Hubert ignored her. “They suspect a time continuum has been breached,” he said. “They can feel a temporal ripple spreading across the universe, but it seems to travel only as far as the Roman frontline. There it stops.”

“More evidence of chronological mischief making.” Millicent frowned. “The anomaly is somehow attached to the Roman Empire.” She blinked rapidly as if to clear her mind. There were other issues at stake, and so much to talk about. “But you must tell us more about your adventures with Weena. And what on earth has happened to Edna?” she asked. “Is she steam-powered too?” The thought was unsettling.

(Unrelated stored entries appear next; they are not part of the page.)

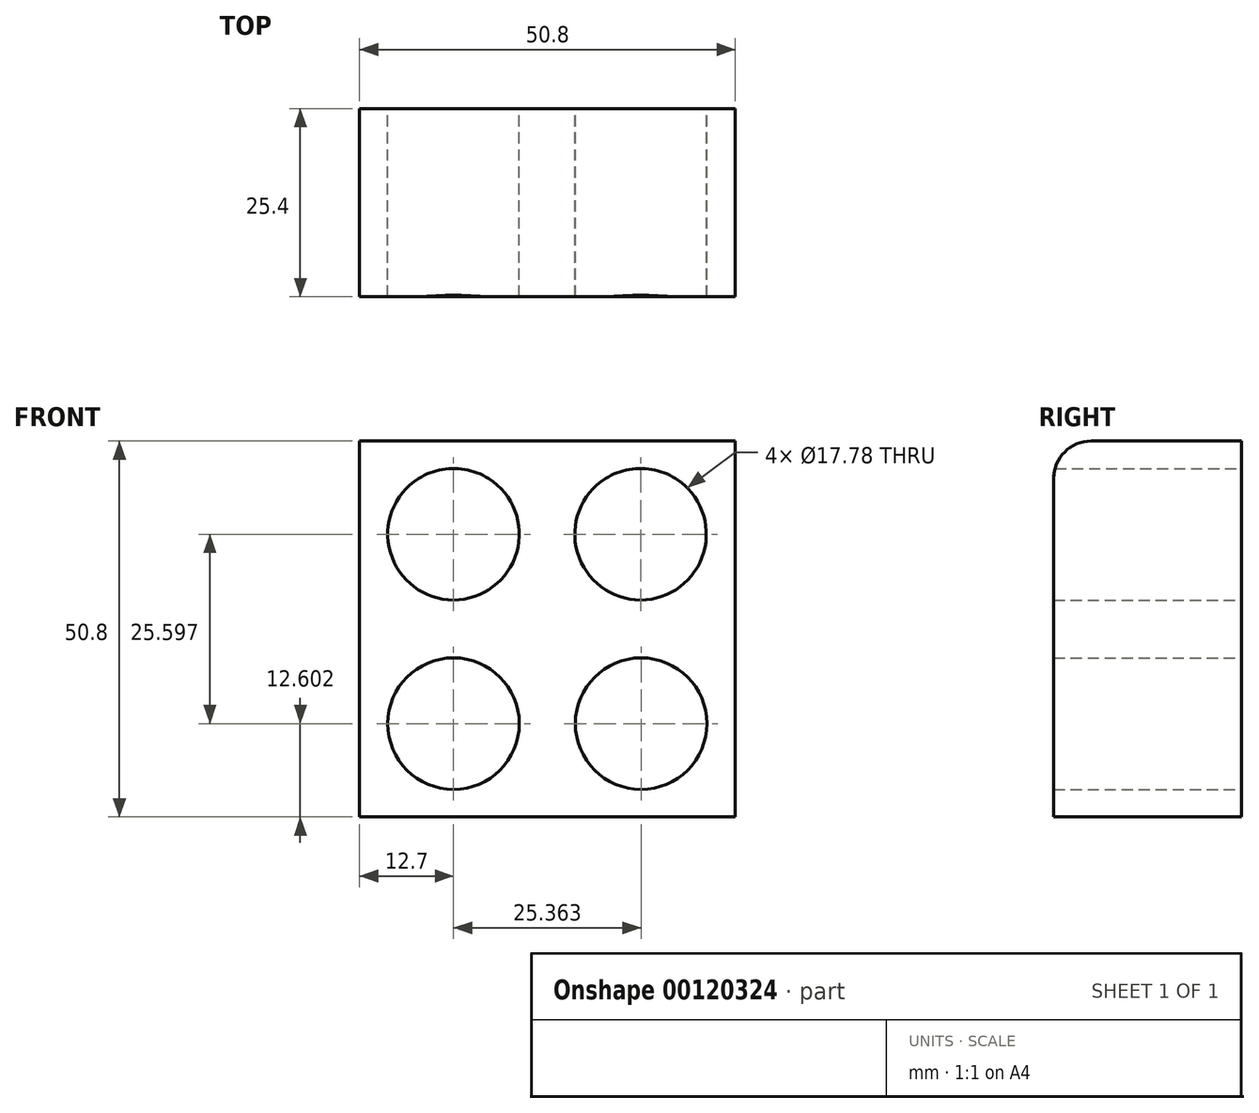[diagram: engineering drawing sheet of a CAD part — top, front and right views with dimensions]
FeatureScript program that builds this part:
annotation { "Feature Type Name" : "Feature", "Feature Type Description" : "" }
export const myFeature = defineFeature(function(context is Context, id is Id, definition is map)
    precondition{}
    {
        {
            var Q0;
            Q0=qCreatedBy(makeId("Front.planeOp"),FACE);
            var sketch = newSketch(context, id + "F0", { "sketchPlane" : qUnion([Q0])});
            skLineSegment(sketch, "E0.bottom", {"start": v(-25.4, 25.4) * mm, "end": v(25.4, 25.4) * mm});
            skLineSegment(sketch, "E0.top", {"start": v(-25.4, -25.4) * mm, "end": v(25.4, -25.4) * mm});
            skLineSegment(sketch, "E0.left", {"start": v(-25.4, 25.4) * mm, "end": v(-25.4, -25.4) * mm});
            skLineSegment(sketch, "E0.right", {"start": v(25.4, 25.4) * mm, "end": v(25.4, -25.4) * mm});
            skPoint(sketch, "E0.middle", {"position": v(0, 0) * mm});
            skLineSegment(sketch, "E1", {"start": v(0, 25.4) * mm, "end": v(0, -25.4) * mm});
            skLineSegment(sketch, "E2", {"start": v(-25.4, 0) * mm, "end": v(25.4, 0) * mm});
            skLineSegment(sketch, "E3", {"start": v(-25.4, 25.4) * mm, "end": v(-12.7, 25.4) * mm});
            skLineSegment(sketch, "E4", {"start": v(-12.7, 25.4) * mm, "end": v(-12.7, -25.4) * mm});
            skLineSegment(sketch, "E5", {"start": v(12.55, 25.4) * mm, "end": v(12.7, -25.4) * mm});
            skLineSegment(sketch, "E6", {"start": v(-25.4, 12.8) * mm, "end": v(25.4, 12.8) * mm});
            skLineSegment(sketch, "E7", {"start": v(-25.4, -12.8) * mm, "end": v(25.4, -12.8) * mm});
            skCircle(sketch, "E8", {"center": v(-12.7, 12.8) * mm, "radius": 8.9 * mm});
            skCircle(sketch, "E9", {"center": v(12.59, 12.8) * mm, "radius": 8.9 * mm});
            skCircle(sketch, "E10", {"center": v(12.66, -12.8) * mm, "radius": 8.9 * mm});
            skCircle(sketch, "E11", {"center": v(-12.7, -12.8) * mm, "radius": 8.9 * mm});
            skSolve(sketch);
        }
        {
            var Q0;
            Q0 = qSketchRegion(id + "F0", true);
            var Q1;
            {var subQ0=sQuery(id+"F0.wireOp",EDGE,"E6");var subQ1=sQuery(id+"F0.wireOp",EDGE,"E1");var subQ2=makeQuery(id+"F0.imprint","INTERSECT",VERTEX,{"derivedFrom":[subQ1,subQ0]});Q1=makeQuery(id+"F0.imprint","IMPRINT",FACE,{"disambiguationData":[TD([[makeQuery(id+"F0.imprint","IMPRINT",EDGE,{"disambiguationData":[TD([[subQ2,-1.0]])],"derivedFrom":subQ1}),1.0]])]});}
            var Q2;
            {var subQ1=sQuery(id+"F0.wireOp",EDGE,"E1");var subQ5=sQuery(id+"F0.wireOp",EDGE,"E2");var subQ6=makeQuery(id+"F0.imprint","INTERSECT",VERTEX,{"derivedFrom":[subQ1,subQ5]});Q2=makeQuery(id+"F0.imprint","IMPRINT",FACE,{"disambiguationData":[TD([[makeQuery(id+"F0.imprint","IMPRINT",EDGE,{"disambiguationData":[TD([[subQ6,-1.0]])],"derivedFrom":subQ1}),1.0]])]});}
            var Q3;
            {var subQ0=sQuery(id+"F0.wireOp",EDGE,"E6");var subQ1=sQuery(id+"F0.wireOp",EDGE,"E1");var subQ2=makeQuery(id+"F0.imprint","INTERSECT",VERTEX,{"derivedFrom":[subQ1,subQ0]});Q3=makeQuery(id+"F0.imprint","IMPRINT",FACE,{"disambiguationData":[TD([[makeQuery(id+"F0.imprint","IMPRINT",EDGE,{"disambiguationData":[TD([[subQ2,-1.0]])],"derivedFrom":subQ1}),-1.0]])]});}
            var Q4;
            {var subQ1=sQuery(id+"F0.wireOp",EDGE,"E2");var subQ6=sQuery(id+"F0.wireOp",EDGE,"E1");var subQ9=makeQuery(id+"F0.imprint","INTERSECT",VERTEX,{"derivedFrom":[subQ6,subQ1]});Q4=makeQuery(id+"F0.imprint","IMPRINT",FACE,{"disambiguationData":[TD([[makeQuery(id+"F0.imprint","IMPRINT",EDGE,{"disambiguationData":[TD([[subQ9,-1.0]])],"derivedFrom":subQ6}),-1.0]])]});}
            extrude(context, id + "F1", {"entities" : qUnion([Q0, Q1, Q2, Q3, Q4]), "depth" : 25.4 * mm});
        }
        {
            var Q0;
            Q0=makeQuery(id+"F1.opExtrude","CAP_EDGE",EDGE,{"disambiguationData":[OSD([sQuery(id+"F0.wireOp",EDGE,"E0.bottom"),sQuery(id+"F0.wireOp",EDGE,"E3")])],"isStart":false});
            fillet(context, id + "F2", {"entities" : qUnion([Q0]), "radius" : 5.08 * mm, "tangentPropagation" : true, "allowEdgeOverflow" : false});
        }
    });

“It is not Edna as you know her, but an automaton made more or less in her likeness.”

“How on earth did you find the time for that?”

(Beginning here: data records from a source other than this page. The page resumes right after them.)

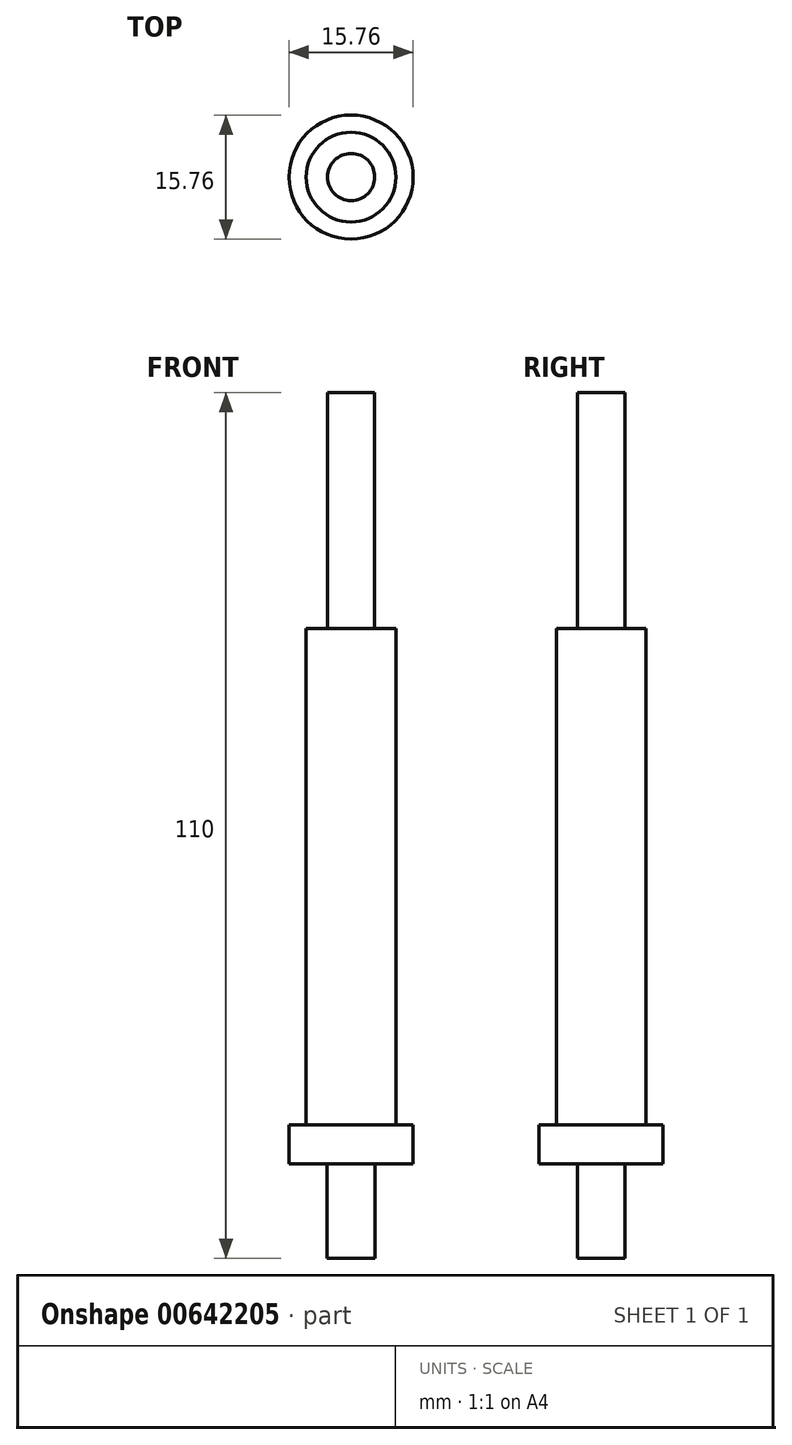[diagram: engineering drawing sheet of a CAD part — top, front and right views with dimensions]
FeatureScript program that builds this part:
annotation { "Feature Type Name" : "Feature", "Feature Type Description" : "" }
export const myFeature = defineFeature(function(context is Context, id is Id, definition is map)
    precondition{}
    {
        {
            var Q0;
            Q0=qCreatedBy(makeId("Top.planeOp"),FACE);
            var sketch = newSketch(context, id + "F0", { "sketchPlane" : qUnion([Q0])});
            skCircle(sketch, "E0", {"center": v(0, 0) * mm, "radius": 5.7 * mm});
            skSolve(sketch);
        }
        {
            var Q0;
            Q0 = qSketchRegion(id + "F0", true);
            extrude(context, id + "F1", {"entities" : qUnion([Q0]), "depth" : 63 * mm, "offsetDistance" : 25 * mm});
        }
        {
            var Q0;
            Q0=makeQuery(id+"F1.opExtrude","CAP_FACE",FACE,{"disambiguationData":[OSD([sQuery(id+"F0.wireOp",EDGE,"E0")])],"isStart":false});
            var sketch = newSketch(context, id + "F2", { "sketchPlane" : qUnion([Q0])});
            skCircle(sketch, "E1", {"center": v(0, 0) * mm, "radius": 3 * mm});
            skSolve(sketch);
        }
        {
            var Q0;
            Q0 = qSketchRegion(id + "F2", true);
            extrude(context, id + "F3", {"entities" : qUnion([Q0]), "operationType" : NewBodyOperationType.ADD, "depth" : 30 * mm, "offsetDistance" : 25 * mm});
        }
        {
            var Q0;
            Q0=makeQuery(id+"F1.opExtrude","CAP_FACE",FACE,{"disambiguationData":[OSD([sQuery(id+"F0.wireOp",EDGE,"E0")])],"isStart":true});
            var sketch = newSketch(context, id + "F4", { "sketchPlane" : qUnion([Q0])});
            skCircle(sketch, "E2", {"center": v(0, 0) * mm, "radius": 7.88 * mm});
            skSolve(sketch);
        }
        {
            var Q0;
            Q0 = qSketchRegion(id + "F4", true);
            extrude(context, id + "F5", {"entities" : qUnion([Q0]), "depth" : 5 * mm, "offsetDistance" : 25 * mm});
        }
        {
            var Q0;
            Q0=makeQuery(id+"F5.opExtrude","CAP_FACE",FACE,{"disambiguationData":[OSD([sQuery(id+"F4.wireOp",EDGE,"E2")])],"isStart":false});
            var sketch = newSketch(context, id + "F6", { "sketchPlane" : qUnion([Q0])});
            skCircle(sketch, "E3", {"center": v(0, 0) * mm, "radius": 3.03 * mm});
            skSolve(sketch);
        }
        {
            var Q0;
            Q0 = qSketchRegion(id + "F6", true);
            extrude(context, id + "F7", {"entities" : qUnion([Q0]), "operationType" : NewBodyOperationType.ADD, "depth" : 12 * mm, "offsetDistance" : 25 * mm});
        }
    });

“First, let me explain what this place is, for it is not what you think,” Hubert said and sat back in his seat nursing his glass. Dark thoughts flitted across his face. “You remember I left the dinner table and went upstairs.” He began his story. “Once I understood Weena’s intentions were to take me travelling, there was little time to warn you. We had to be opportune. She had sensed a small fracture in time that would release her from here and was intent on taking me with her. I tried to let you know I was safe, but I see now I failed to convey my acquiescence, leaving you to fear the worst.”

“Your shoes on the landing did indicate a premeditated act, and after the shock subsided, I suppose it did prompt me to go over your notes,” Millicent said. “Unfortunately, before I could properly peruse them, Sophia started up the time machine. The very thing we didn’t want to happen had occurred. She was whisked away to Lord knows where; certainly farther back in time than where we ended up. Presumably she started her cult in some primordial soup kitchen, and we inherited the whole dreadful mess.”

“Millicent, have you ever thought that if we were to fix Sophia’s
mess
, this world might no longer exist?” Hubert said. “In fact, might
never
have existed.”

Millicent was surprised. “Of course it would exist. Why would we not exist?”

Hubert stared at her intently for a moment. “You’re assuming this is
your
world,” he said. He stood, went over to the window, and set his hand upon the drape cord.

“Whatever do you mean?” Millicent stood, all alarm. She did not like the ominous tone in Hubert’s voice.

He pulled the cord and the drapes swung open on the most garish sunset Millicent had ever seen. The sky glowed a vulgar, haemoglobin red.

“Good gracious, what a jarring sunset.” Millicent went over to the window to take a better look. “Oh, it’s not a sunset. What on earth has happened to the London skyline?” As far as the eye could see, chimneystack upon chimneystack crowded in, all rising to hundreds of feet. Some billowed thick black smoke, while others blazed, spitting out spikes of fire so hot the flames burned white in the centre.